Cuando se habla de la crisis de la institucionalidad democrática, nadie hace alusión al sindicalismo como algo simbólico, aunque éste es la expresión más maligna de ella, porque se trata de organizaciones que se supone deben defender los intereses de los trabajadores, no sólo los de su sector en detrimento de los otros.
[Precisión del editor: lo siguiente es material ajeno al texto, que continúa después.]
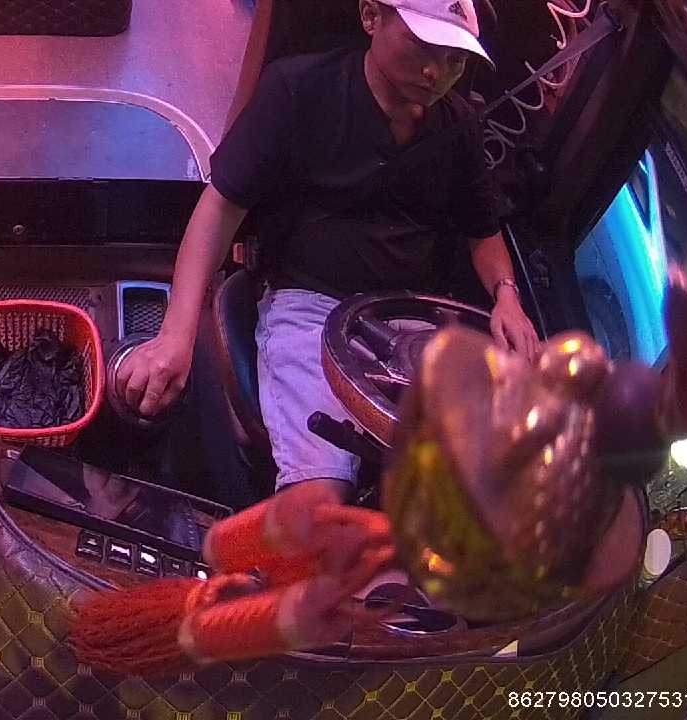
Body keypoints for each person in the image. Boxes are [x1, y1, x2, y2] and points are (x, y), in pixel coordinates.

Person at [118, 0, 541, 503]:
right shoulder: (297, 90)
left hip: (410, 318)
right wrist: (176, 336)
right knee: (320, 494)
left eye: (454, 59)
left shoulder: (459, 126)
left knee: (485, 486)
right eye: (421, 46)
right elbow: (220, 208)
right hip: (309, 306)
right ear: (371, 17)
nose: (436, 72)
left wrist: (507, 295)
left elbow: (483, 231)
Producto del abuso de esos líderes vitalicios, y de defender a quienes no se debe defender para no ser cómplices de la corrupción propia y ajena, el sindicalismo salvadoreño no sólo está sumido en una crisis de legitimidad, sino que está en franca decadencia (desde mediados de los 90s en que permitieron la privatización de servicios públicos y pensiones), tanto ideológica como intelectual y política, pues sus dirigentes vitalicios (enarbolando la bandera de una revolución social de la cual no fueron protagonistas y que, además, no les conviene) han perdido -si acaso alguna vez los tuvieron- los principios, fines, utopía, talante e ideario del sindicalismo originario, ese tipo de sindicalismo que debería resucitar de entre las cenizas de los líderes corruptos, ese movimiento social aguerrido y utopista al que todos los trabajadores -sin distinción de sector- le debemos mucho en materia de salarios dignos, prestaciones socioeconómicas, derechos laborales, estabilidad y jornada laboral.
Y es que muchos de esos líderes sindicales que hoy se rasgan las vestiduras -cuando les dan un espacio en los medios de comunicación- afirmando que luchan contra la injusticia social y contra una dictadura que sólo existe en el ideario de su coartada política, son líderes que, pongamos por caso, les pedían -o piden- favores sexuales a las mujeres -o las extorsionan, mensualmente- a cambio de conseguirles una plaza en el gobierno. Casi todos los que forman esa élite vitalicia de líderes, jamás han luchado por prestarle un mejor servicio a los ciudadanos, como es el caso del sector salud.
En ese sentido, al convertirse algunos sindicatos en un tipo de organización social para las élites, y estar representados por dirigentes vitalicios que, en sus discursos revolucionarios sin revolución social, usan a cada momento la frase: “en defensa de la clase trabajadora”, en realidad son dirigentes que, con sus acciones, deterioran las condiciones de dicha clase, deteriorando al mismo tiempo el proceso de formación de una cultura política democrática que se convierta en un patrimonio de todos los ciudadanos. Es cierto que los gremios y sindicatos tienen derecho a defender su sector, pero no tienen derecho a afirmar que eso es una reivindicación general de la clase trabajadora, pues eso es, en palabras sencillas, una manipulación de los trabajadores que dicen defender.